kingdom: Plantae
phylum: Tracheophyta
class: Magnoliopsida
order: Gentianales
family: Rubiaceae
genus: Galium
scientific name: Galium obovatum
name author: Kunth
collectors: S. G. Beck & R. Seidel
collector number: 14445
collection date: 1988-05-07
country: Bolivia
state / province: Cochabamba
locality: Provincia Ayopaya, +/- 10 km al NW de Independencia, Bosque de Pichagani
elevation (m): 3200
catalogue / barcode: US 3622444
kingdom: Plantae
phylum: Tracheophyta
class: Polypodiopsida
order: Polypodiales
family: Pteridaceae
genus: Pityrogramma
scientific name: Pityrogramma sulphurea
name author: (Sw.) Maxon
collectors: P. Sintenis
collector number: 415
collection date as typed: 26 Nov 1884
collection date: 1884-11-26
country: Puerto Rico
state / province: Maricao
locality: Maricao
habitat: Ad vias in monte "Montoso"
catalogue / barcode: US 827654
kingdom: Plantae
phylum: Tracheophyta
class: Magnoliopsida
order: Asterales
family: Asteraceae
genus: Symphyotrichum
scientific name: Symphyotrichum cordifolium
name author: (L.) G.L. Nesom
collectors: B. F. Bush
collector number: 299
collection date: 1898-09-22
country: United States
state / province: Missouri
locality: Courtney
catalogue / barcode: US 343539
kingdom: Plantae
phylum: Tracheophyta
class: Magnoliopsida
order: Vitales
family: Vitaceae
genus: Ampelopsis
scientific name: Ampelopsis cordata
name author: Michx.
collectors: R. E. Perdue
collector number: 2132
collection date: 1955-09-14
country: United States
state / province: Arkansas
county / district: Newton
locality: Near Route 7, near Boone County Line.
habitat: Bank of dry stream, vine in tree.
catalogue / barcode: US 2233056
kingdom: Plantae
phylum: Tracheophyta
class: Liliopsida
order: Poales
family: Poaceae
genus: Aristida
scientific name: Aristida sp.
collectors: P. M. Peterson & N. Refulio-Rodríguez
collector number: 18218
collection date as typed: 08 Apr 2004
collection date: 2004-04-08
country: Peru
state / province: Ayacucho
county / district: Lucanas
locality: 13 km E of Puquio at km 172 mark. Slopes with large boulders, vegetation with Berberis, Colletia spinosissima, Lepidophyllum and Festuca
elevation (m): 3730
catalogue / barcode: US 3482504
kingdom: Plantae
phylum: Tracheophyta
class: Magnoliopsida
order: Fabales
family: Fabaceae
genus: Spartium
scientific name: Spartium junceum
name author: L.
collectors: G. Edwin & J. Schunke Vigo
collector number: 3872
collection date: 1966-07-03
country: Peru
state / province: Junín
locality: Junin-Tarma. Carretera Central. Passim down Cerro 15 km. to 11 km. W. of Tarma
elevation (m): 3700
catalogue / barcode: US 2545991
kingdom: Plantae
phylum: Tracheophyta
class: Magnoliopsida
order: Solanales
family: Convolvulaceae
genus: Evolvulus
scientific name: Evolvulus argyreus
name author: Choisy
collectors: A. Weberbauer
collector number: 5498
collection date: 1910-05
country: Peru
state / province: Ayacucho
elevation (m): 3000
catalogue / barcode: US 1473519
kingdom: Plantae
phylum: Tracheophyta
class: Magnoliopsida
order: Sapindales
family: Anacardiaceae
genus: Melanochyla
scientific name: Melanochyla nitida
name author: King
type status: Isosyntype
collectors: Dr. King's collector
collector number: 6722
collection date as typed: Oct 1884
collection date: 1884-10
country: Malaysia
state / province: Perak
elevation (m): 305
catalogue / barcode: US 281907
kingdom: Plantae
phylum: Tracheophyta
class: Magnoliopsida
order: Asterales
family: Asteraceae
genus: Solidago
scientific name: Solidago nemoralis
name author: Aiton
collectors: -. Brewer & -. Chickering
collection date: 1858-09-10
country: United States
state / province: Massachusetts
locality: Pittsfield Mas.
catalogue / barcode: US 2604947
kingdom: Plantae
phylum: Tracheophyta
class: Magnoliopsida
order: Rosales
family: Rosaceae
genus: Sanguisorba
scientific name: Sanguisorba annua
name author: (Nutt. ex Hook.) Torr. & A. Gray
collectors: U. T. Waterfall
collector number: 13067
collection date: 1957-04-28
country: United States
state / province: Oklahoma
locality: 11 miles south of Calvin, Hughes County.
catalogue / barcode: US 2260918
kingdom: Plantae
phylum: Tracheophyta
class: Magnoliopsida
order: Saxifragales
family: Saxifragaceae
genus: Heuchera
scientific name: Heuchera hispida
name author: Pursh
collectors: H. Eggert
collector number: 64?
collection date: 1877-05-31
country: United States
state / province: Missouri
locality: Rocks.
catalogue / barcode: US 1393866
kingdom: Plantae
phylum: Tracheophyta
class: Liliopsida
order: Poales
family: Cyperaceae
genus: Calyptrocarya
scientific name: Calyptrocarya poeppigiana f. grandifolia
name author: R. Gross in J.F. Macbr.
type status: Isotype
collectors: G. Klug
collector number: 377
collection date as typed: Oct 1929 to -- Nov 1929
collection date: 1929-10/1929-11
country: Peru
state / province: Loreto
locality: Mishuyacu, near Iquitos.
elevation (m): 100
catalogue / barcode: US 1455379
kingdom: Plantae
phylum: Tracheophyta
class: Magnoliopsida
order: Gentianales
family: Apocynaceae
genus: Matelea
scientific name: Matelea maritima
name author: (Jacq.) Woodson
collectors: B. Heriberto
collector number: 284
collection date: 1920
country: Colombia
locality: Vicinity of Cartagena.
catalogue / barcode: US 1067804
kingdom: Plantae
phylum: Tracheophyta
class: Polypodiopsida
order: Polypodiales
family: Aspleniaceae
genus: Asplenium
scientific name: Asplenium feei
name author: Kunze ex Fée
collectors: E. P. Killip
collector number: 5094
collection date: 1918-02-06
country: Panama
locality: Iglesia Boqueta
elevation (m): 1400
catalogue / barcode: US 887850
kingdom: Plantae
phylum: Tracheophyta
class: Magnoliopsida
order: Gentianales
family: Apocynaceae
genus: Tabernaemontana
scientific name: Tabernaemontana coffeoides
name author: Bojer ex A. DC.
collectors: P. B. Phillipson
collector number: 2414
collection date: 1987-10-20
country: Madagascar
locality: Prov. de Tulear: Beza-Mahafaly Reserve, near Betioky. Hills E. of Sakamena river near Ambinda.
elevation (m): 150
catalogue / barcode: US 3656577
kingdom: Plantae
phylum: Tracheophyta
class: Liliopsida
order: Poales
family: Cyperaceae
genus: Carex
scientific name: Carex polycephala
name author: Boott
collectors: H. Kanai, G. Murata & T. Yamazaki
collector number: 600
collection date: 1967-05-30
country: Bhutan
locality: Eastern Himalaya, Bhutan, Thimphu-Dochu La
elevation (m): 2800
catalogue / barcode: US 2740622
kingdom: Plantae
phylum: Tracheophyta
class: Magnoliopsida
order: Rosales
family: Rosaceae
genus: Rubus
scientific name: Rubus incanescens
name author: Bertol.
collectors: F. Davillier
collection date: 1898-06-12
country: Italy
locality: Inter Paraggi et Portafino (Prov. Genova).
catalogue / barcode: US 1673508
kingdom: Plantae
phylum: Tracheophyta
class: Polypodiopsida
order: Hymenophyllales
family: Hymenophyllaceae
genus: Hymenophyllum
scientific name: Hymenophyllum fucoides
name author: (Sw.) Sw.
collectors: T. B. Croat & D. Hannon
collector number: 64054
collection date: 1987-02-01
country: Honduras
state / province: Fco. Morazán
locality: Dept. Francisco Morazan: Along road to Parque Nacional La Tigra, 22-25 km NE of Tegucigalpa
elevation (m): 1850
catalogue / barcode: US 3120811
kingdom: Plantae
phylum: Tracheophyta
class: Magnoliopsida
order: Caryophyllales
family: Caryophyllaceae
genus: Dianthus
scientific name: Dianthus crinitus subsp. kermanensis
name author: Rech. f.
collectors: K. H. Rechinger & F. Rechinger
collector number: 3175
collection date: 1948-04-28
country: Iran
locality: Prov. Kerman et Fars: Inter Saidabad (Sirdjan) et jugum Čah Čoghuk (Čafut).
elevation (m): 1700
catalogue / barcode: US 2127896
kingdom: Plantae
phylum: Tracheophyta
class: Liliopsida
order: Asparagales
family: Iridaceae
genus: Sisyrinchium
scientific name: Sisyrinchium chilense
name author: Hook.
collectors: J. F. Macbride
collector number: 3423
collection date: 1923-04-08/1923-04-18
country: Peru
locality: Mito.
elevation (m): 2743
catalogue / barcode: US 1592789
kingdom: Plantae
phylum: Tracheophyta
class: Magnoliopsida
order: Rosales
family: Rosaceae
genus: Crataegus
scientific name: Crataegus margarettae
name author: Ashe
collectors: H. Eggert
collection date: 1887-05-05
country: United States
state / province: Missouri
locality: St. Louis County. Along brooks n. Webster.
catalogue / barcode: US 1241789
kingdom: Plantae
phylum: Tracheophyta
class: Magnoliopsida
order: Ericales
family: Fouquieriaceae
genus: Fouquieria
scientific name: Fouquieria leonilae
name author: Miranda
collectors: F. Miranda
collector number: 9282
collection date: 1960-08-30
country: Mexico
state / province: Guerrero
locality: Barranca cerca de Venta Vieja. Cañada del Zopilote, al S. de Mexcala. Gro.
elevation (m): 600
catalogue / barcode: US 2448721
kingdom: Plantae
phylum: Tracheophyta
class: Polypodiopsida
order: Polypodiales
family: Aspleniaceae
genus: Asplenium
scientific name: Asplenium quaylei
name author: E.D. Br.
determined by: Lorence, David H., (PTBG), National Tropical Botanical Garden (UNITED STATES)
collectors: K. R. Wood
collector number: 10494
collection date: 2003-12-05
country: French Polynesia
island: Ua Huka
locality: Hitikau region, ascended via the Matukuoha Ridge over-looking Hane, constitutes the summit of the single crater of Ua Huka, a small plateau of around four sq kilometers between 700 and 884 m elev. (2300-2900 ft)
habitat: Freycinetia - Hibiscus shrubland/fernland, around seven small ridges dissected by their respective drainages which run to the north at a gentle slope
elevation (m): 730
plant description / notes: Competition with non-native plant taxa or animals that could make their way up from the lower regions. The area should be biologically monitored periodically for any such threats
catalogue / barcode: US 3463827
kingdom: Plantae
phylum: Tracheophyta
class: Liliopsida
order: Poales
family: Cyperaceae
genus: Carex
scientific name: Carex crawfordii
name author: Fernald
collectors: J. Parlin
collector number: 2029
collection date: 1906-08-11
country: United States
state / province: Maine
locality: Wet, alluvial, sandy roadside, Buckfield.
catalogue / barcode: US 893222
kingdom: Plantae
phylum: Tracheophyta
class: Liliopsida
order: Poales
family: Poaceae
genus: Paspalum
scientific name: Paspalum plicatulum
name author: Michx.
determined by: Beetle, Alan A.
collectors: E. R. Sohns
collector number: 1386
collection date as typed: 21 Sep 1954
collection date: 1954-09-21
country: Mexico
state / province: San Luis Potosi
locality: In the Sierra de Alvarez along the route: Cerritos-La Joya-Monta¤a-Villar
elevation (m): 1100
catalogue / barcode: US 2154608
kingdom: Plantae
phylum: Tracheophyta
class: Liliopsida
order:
+ + + +
Exercise instructions: In the data between the line holding "scientific name: Ampelopsis cordata" and the line holding "habitat: Bank of dry stream, vine in tree.", inclusive, rename "collection date" to "date of collection". Reproduce only those lines, leaving everything else unchanged.

Exercise result:
scientific name: Ampelopsis cordata
name author: Michx.
collectors: R. E. Perdue
collector number: 2132
date of collection: 1955-09-14
country: United States
state / province: Arkansas
county / district: Newton
locality: Near Route 7, near Boone County Line.
habitat: Bank of dry stream, vine in tree.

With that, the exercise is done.